**EXTRACT:**
══════════════════════════════

After one of his legendary tackles Ash experiences a feeling ‘like my blood had been replaced with ice water’ and it is this moment which causes a significant shift in the world around him.
Driving a friend home, he jumps a light-because it is blue, not red as he expects it to be-and narrowly avoids what could have been a fatal collision. Afterwards, on the periphery of his vision, he sees a skateboarder. These are the dual threads which underpin the ensuing storyline.Ash has become the centre of the universe. Each of his tackles bumps the world into another reality and the skateboarder multiplies each time. Their job is to guide Ash through the shifting dimensions until, with luck and their training, a better world will be achieved.

══════════════════════════════

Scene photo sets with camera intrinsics
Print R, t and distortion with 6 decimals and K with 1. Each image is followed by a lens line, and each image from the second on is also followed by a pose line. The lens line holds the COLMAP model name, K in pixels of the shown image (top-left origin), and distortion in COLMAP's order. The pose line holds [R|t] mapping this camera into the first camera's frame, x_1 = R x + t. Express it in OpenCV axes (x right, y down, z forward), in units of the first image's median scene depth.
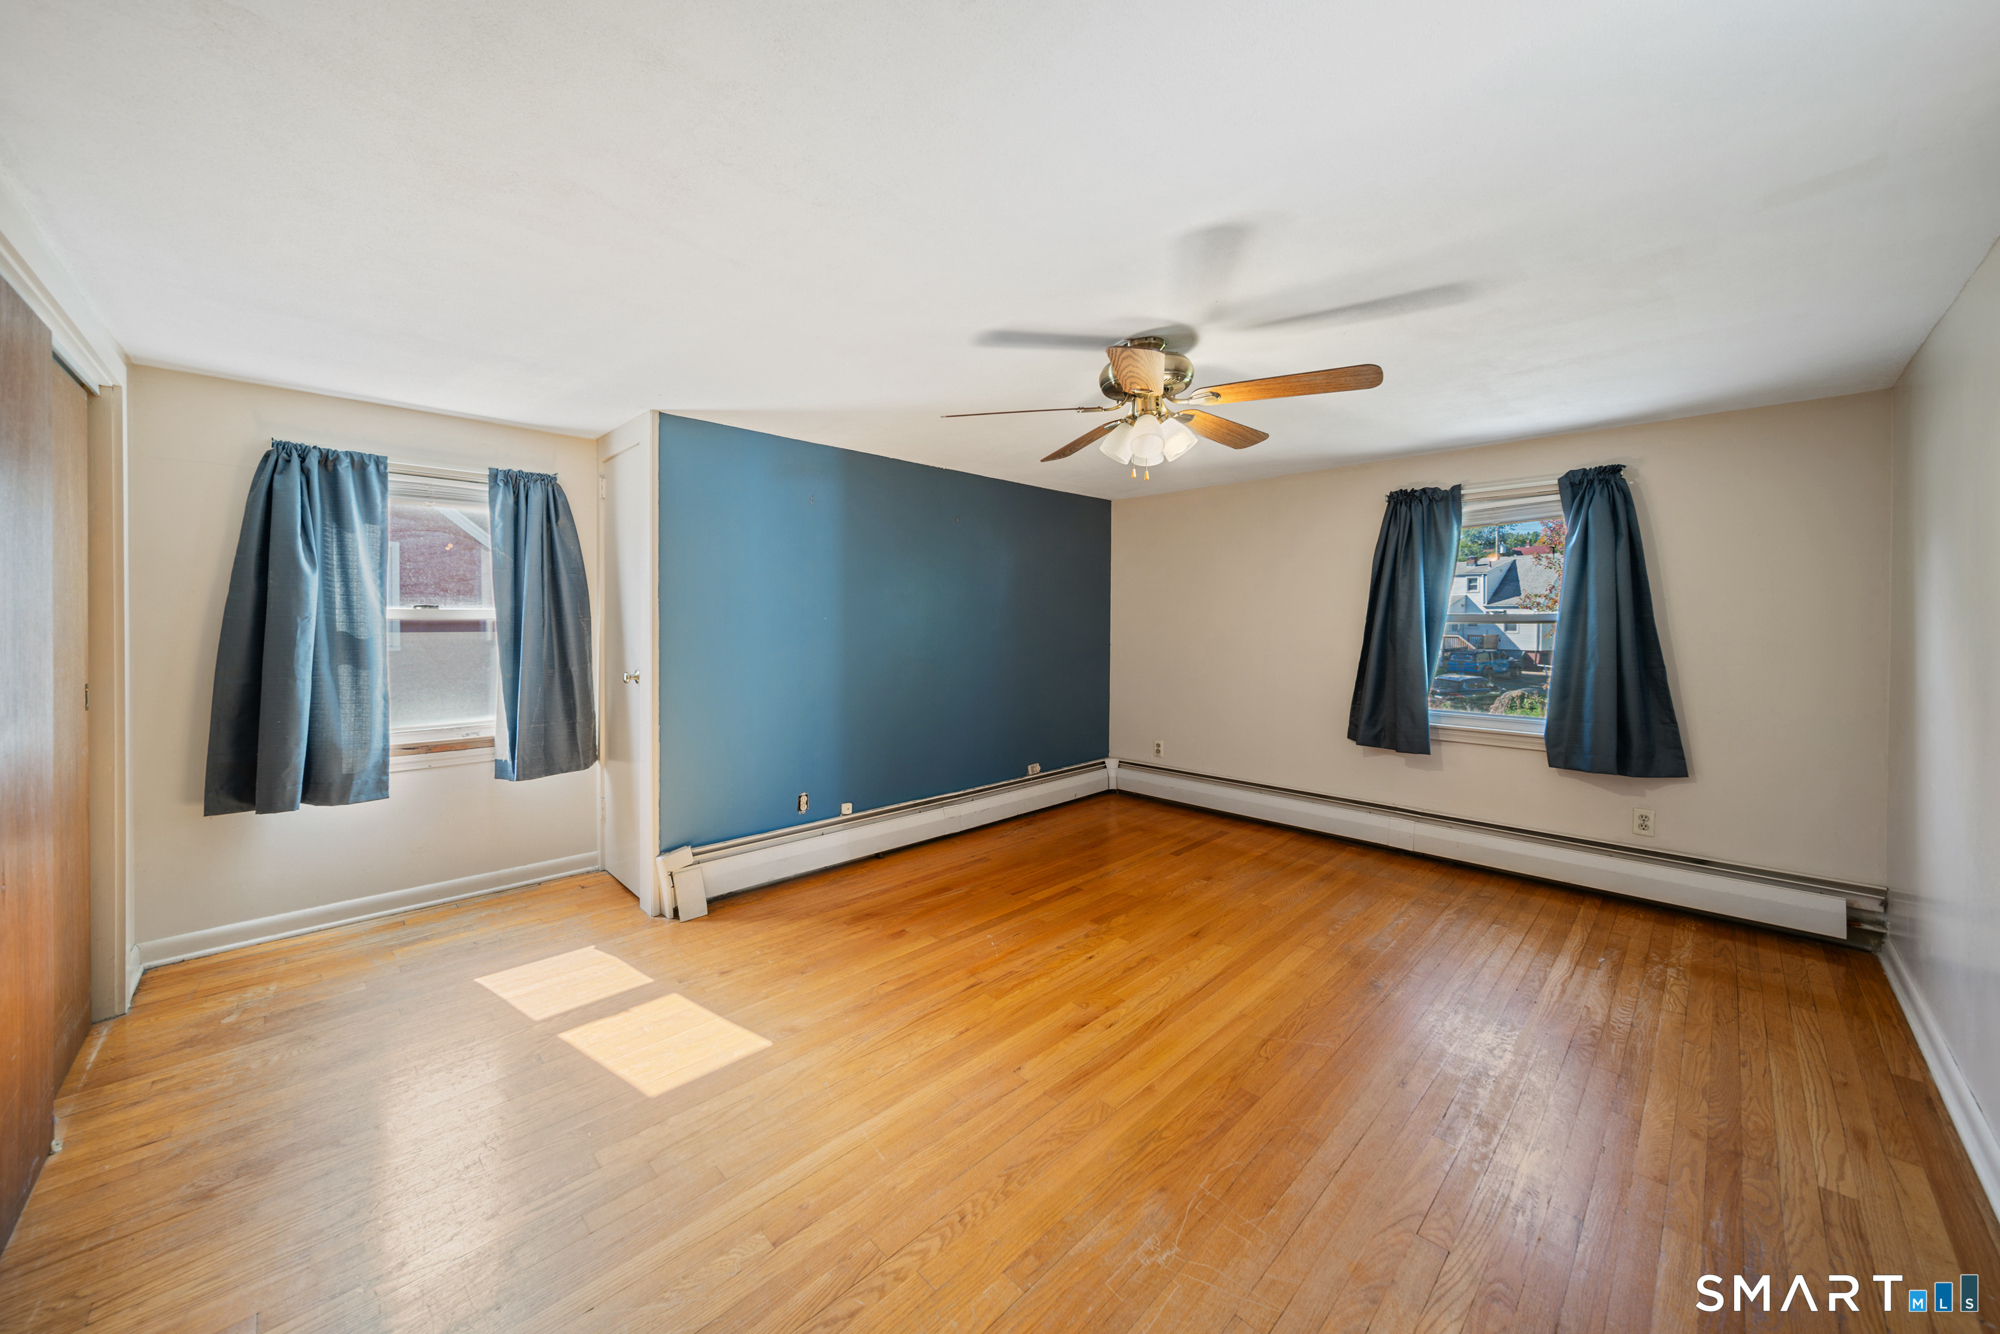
lens RADIAL K [[711.7, 0, 980.4], [0, 711.7, 637.4], [0, 0, 1]] dist [-0.000624, -0.000323]
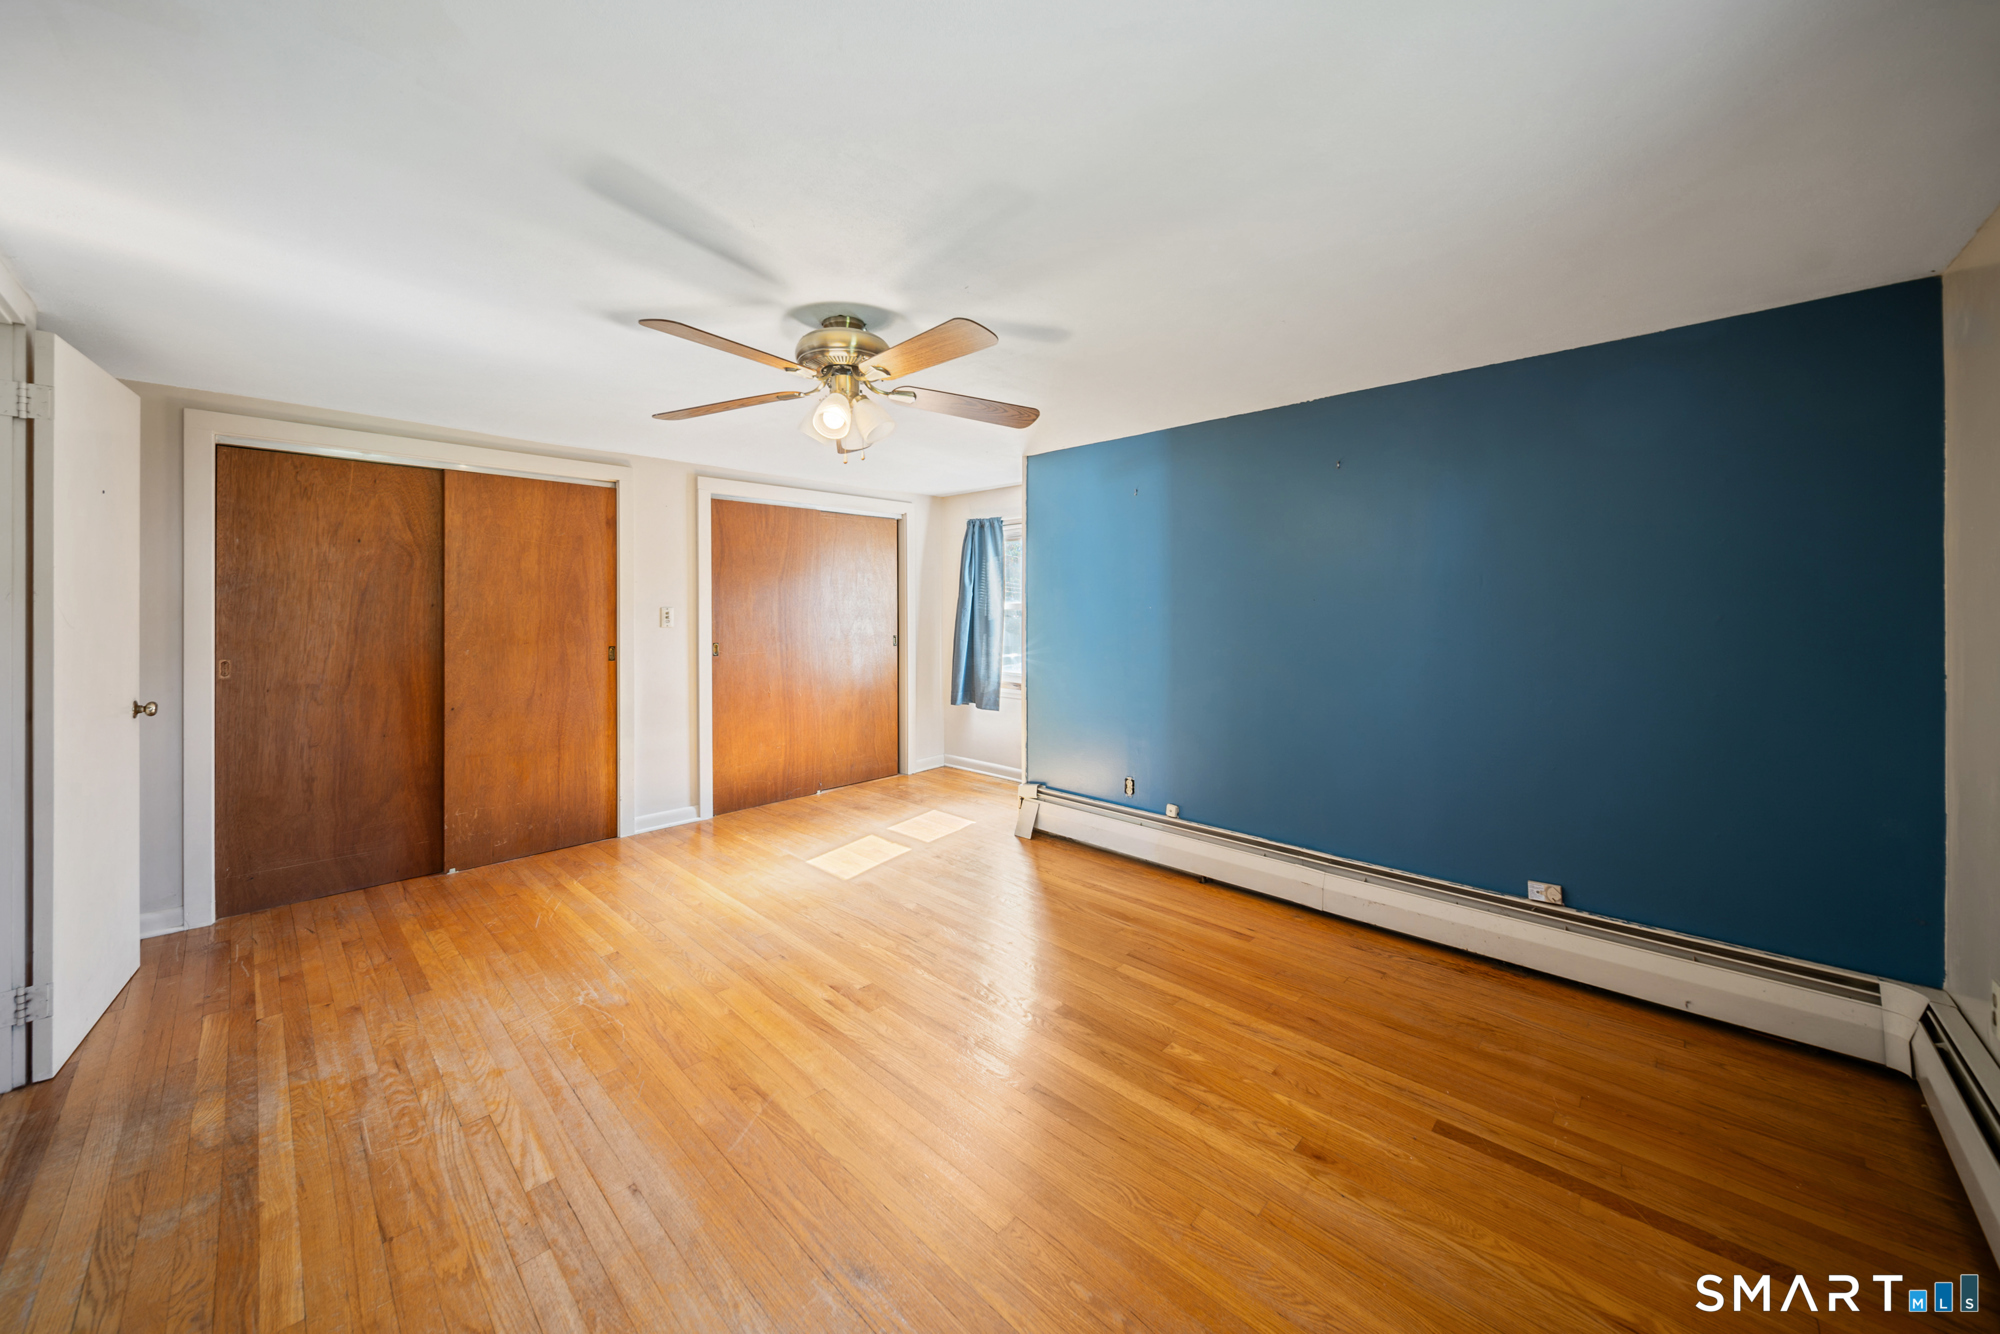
lens RADIAL K [[727.6, 0, 984.0], [0, 727.6, 610.3], [0, 0, 1]] dist [0.000925, -0.000090]
pose [[0.026249, -0.000587, -0.999655, 0.972134], [-0.023819, 0.999716, -0.001212, -0.018455], [0.999372, 0.023842, 0.026228, 0.927967]]
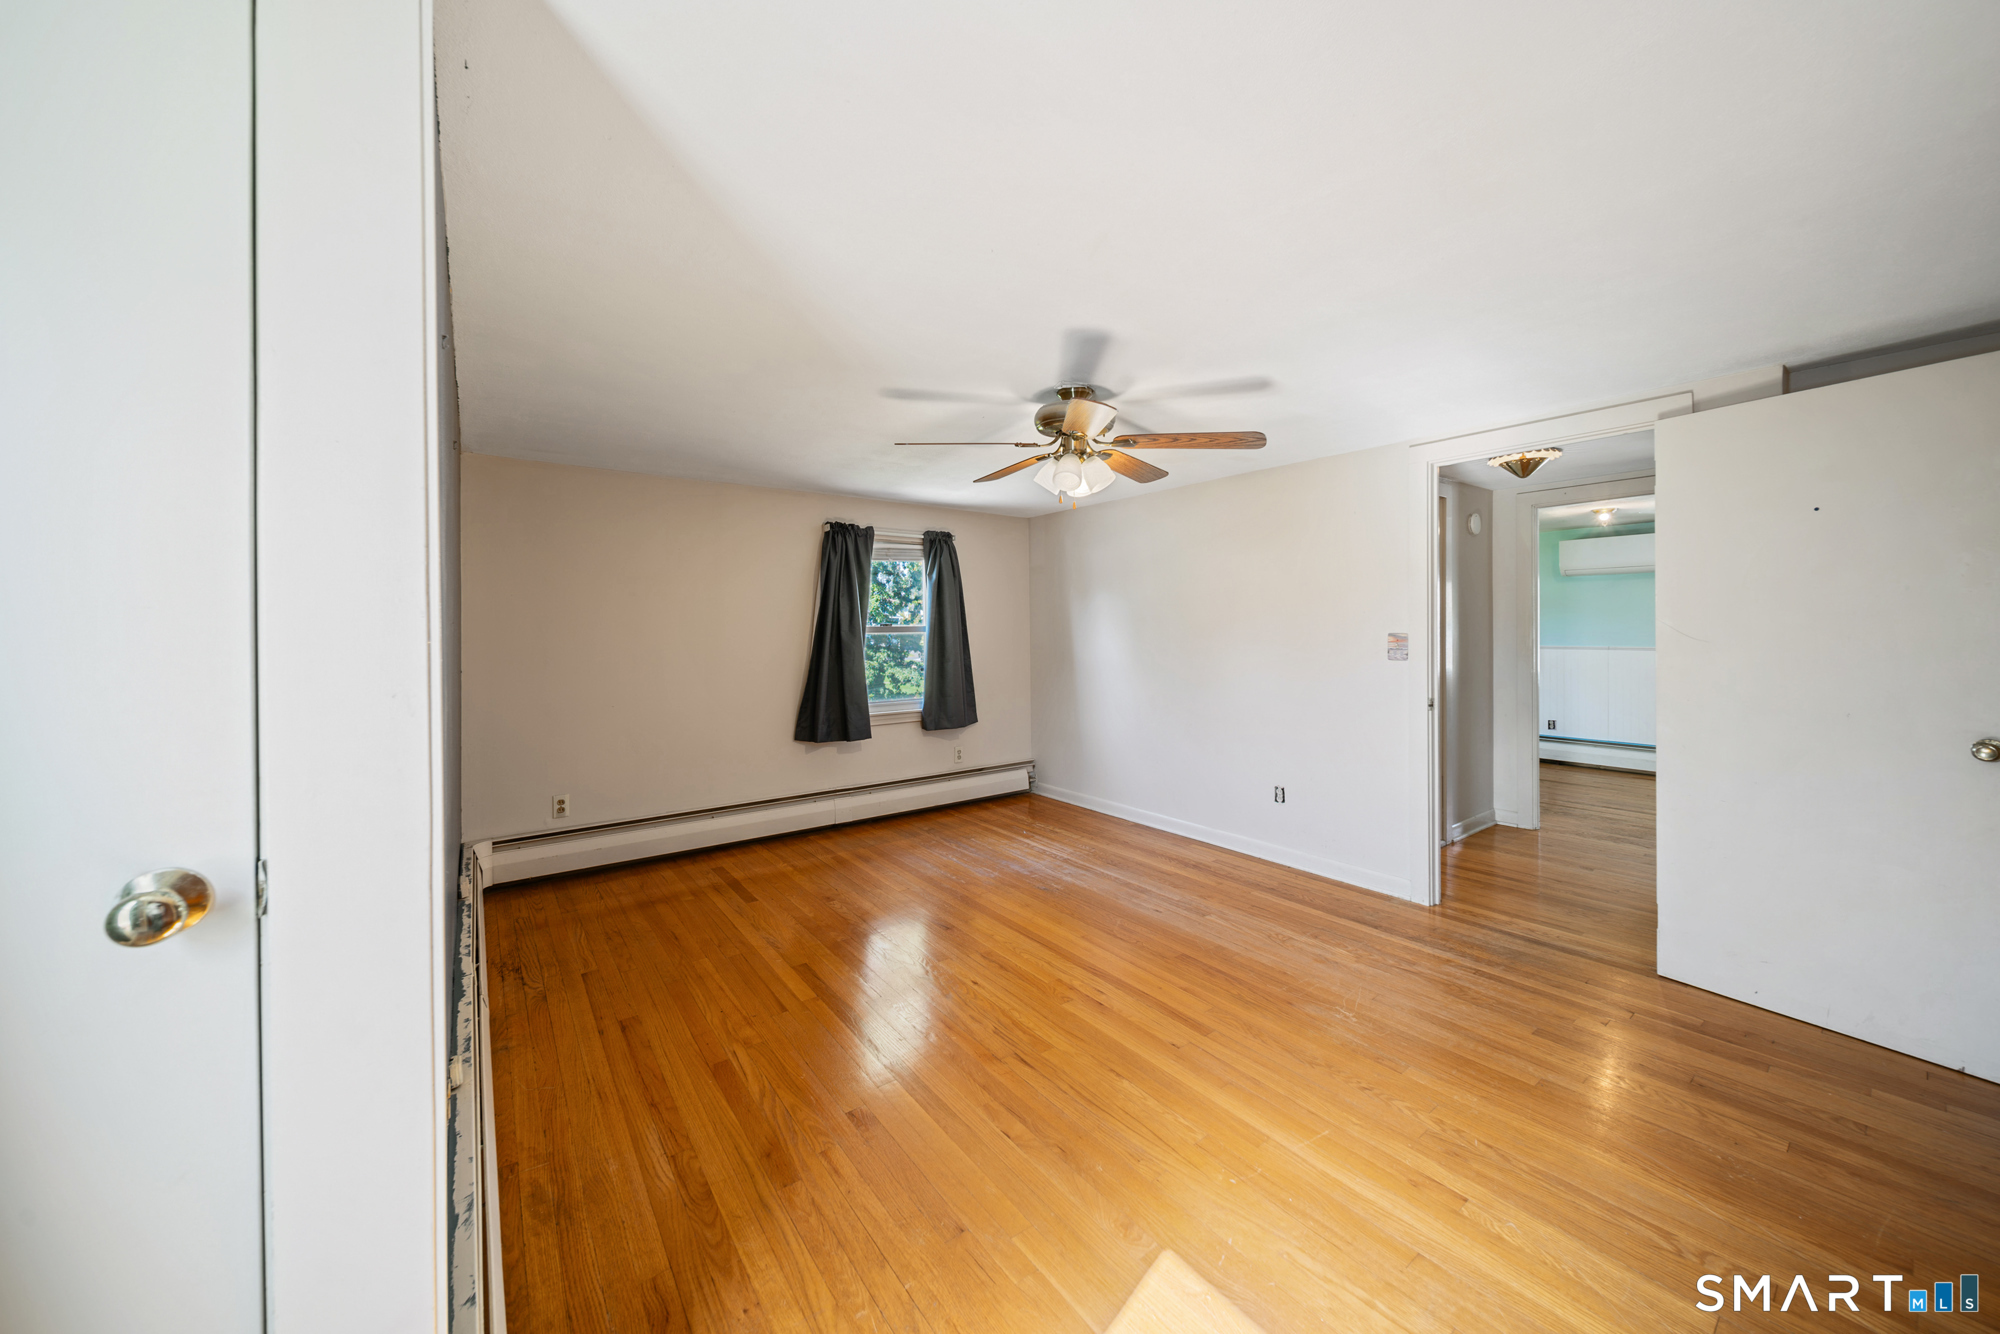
lens RADIAL K [[709.4, 0, 995.0], [0, 709.4, 636.8], [0, 0, 1]] dist [-0.000461, -0.000121]
pose [[0.120596, -0.008806, 0.992663, -0.735710], [0.029412, 0.999553, 0.005294, -0.017951], [-0.992266, 0.028558, 0.120801, 0.793763]]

══════════════════════════════

**PROBLEM SET:**
A – Answer these about the passage about Ash, one per line:
(i) What does Ash say his blood felt like after one of his tackles?
(ii) What color is the light that Ash jumps while driving his friend home?
(iii) What happens to the skateboarder each time Ash makes a tackle?
B – Using the passage about Ash, explain in one to three sentences why Ash drives through the light.
C – Carry the passage about Ash further, starting right after its final sentence.
The records are separate material and have no connection to the passage about Ash.

**ANSWERS IN ORDER:**
A –
(i) Like it had been replaced with ice water.
(ii) Blue.
(iii) The skateboarder multiplies.

B – The light is blue, not the red he expects, so he jumps it. He then narrowly avoids what could have been a fatal collision.

C –
The skateboarders explain the rational with dialogue which is often obtuse, and, as the changes to Ash’s world continue, the story becomes the province of skilled readers. The premise of the story is an interesting one, ripe with possibilities, but the speed of the world shifts the subsequent changes make it an almost whistle-stop tour of society’s problems. In the course of the book Shusterman raises racism, violence to women, disability, homosexuality, drug dependency and gender stereotypes. After one change Ash becomes a girl, after another he is a young man from a wealthy family who is dealing drugs, in another he is gay. This hectic pace of change does not allow a serious examination of any of these problems-instead, an awareness that the narrator is a white, middle-class male makes this cultural toe-dipping seem even more hollow.
Game Changer unfolds around a clever idea but ultimately skims across too many possible concepts and fails to convince.